## Assignment
Count the lines in the entries below that contain the string "valor", and reply with only that number.

## Saved entries
== Segment start ==

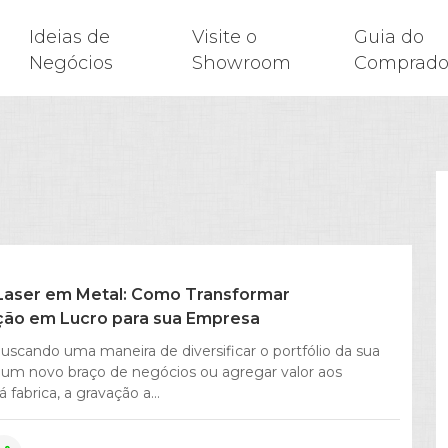
Ideias de
Visite o
Guia do
Negócios
Showroom
Comprado
Laser em Metal: Como Transformar
ção em Lucro para sua Empresa
uscando uma maneira de diversificar o portfólio da sua
 um novo braço de negócios ou agregar valor aos
 fabrica, a gravação a...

== Segment end ==

## Task response
1